Segment Start: Data provided

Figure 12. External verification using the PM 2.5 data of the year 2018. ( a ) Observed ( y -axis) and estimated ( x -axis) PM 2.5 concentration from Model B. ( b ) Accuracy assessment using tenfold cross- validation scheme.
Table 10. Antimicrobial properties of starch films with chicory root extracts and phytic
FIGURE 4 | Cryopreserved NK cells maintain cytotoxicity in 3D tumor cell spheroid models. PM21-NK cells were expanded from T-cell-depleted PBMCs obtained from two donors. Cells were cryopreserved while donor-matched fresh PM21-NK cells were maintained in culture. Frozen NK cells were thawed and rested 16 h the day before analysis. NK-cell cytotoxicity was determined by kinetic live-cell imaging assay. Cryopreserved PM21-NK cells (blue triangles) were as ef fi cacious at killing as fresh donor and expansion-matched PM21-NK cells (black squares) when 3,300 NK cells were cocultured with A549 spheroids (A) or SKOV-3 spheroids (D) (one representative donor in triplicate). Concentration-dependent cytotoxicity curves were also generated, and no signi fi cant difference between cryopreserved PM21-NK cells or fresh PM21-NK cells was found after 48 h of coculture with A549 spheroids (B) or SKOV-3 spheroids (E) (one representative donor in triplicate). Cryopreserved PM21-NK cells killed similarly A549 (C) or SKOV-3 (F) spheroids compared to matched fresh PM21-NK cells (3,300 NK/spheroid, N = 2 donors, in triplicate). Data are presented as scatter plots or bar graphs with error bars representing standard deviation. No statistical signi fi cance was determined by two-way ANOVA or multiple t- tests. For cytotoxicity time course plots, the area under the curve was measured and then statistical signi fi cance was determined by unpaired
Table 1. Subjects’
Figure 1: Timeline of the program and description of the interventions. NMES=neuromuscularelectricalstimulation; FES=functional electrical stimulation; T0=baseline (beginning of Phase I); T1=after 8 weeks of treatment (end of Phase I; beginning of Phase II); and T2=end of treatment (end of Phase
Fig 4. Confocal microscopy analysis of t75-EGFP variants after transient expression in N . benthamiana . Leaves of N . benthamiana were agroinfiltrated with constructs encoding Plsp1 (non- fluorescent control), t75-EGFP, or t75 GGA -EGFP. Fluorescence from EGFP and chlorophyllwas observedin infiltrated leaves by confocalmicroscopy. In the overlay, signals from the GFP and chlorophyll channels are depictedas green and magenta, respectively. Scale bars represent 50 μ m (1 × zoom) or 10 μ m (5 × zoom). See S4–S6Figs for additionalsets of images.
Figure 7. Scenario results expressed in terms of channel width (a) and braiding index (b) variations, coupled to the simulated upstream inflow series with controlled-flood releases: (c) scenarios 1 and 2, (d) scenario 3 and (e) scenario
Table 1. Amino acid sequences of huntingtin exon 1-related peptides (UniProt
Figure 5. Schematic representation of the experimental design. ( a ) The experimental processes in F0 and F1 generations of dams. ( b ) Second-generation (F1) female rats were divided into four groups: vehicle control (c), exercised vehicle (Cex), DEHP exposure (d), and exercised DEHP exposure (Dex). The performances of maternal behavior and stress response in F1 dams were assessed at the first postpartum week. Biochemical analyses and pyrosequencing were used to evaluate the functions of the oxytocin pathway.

Segment End: Data provided

Your assignment: Using the entries above, print each one again without any alteration.

Exercise output:
Figure 12. External verification using the PM 2.5 data of the year 2018. ( a ) Observed ( y -axis) and estimated ( x -axis) PM 2.5 concentration from Model B. ( b ) Accuracy assessment using tenfold cross- validation scheme.
Table 10. Antimicrobial properties of starch films with chicory root extracts and phytic
FIGURE 4 | Cryopreserved NK cells maintain cytotoxicity in 3D tumor cell spheroid models. PM21-NK cells were expanded from T-cell-depleted PBMCs obtained from two donors. Cells were cryopreserved while donor-matched fresh PM21-NK cells were maintained in culture. Frozen NK cells were thawed and rested 16 h the day before analysis. NK-cell cytotoxicity was determined by kinetic live-cell imaging assay. Cryopreserved PM21-NK cells (blue triangles) were as ef fi cacious at killing as fresh donor and expansion-matched PM21-NK cells (black squares) when 3,300 NK cells were cocultured with A549 spheroids (A) or SKOV-3 spheroids (D) (one representative donor in triplicate). Concentration-dependent cytotoxicity curves were also generated, and no signi fi cant difference between cryopreserved PM21-NK cells or fresh PM21-NK cells was found after 48 h of coculture with A549 spheroids (B) or SKOV-3 spheroids (E) (one representative donor in triplicate). Cryopreserved PM21-NK cells killed similarly A549 (C) or SKOV-3 (F) spheroids compared to matched fresh PM21-NK cells (3,300 NK/spheroid, N = 2 donors, in triplicate). Data are presented as scatter plots or bar graphs with error bars representing standard deviation. No statistical signi fi cance was determined by two-way ANOVA or multiple t- tests. For cytotoxicity time course plots, the area under the curve was measured and then statistical signi fi cance was determined by unpaired
Table 1. Subjects’
Figure 1: Timeline of the program and description of the interventions. NMES=neuromuscularelectricalstimulation; FES=functional electrical stimulation; T0=baseline (beginning of Phase I); T1=after 8 weeks of treatment (end of Phase I; beginning of Phase II); and T2=end of treatment (end of Phase
Fig 4. Confocal microscopy analysis of t75-EGFP variants after transient expression in N . benthamiana . Leaves of N . benthamiana were agroinfiltrated with constructs encoding Plsp1 (non- fluorescent control), t75-EGFP, or t75 GGA -EGFP. Fluorescence from EGFP and chlorophyllwas observedin infiltrated leaves by confocalmicroscopy. In the overlay, signals from the GFP and chlorophyll channels are depictedas green and magenta, respectively. Scale bars represent 50 μ m (1 × zoom) or 10 μ m (5 × zoom). See S4–S6Figs for additionalsets of images.
Figure 7. Scenario results expressed in terms of channel width (a) and braiding index (b) variations, coupled to the simulated upstream inflow series with controlled-flood releases: (c) scenarios 1 and 2, (d) scenario 3 and (e) scenario
Table 1. Amino acid sequences of huntingtin exon 1-related peptides (UniProt
Figure 5. Schematic representation of the experimental design. ( a ) The experimental processes in F0 and F1 generations of dams. ( b ) Second-generation (F1) female rats were divided into four groups: vehicle control (c), exercised vehicle (Cex), DEHP exposure (d), and exercised DEHP exposure (Dex). The performances of maternal behavior and stress response in F1 dams were assessed at the first postpartum week. Biochemical analyses and pyrosequencing were used to evaluate the functions of the oxytocin pathway.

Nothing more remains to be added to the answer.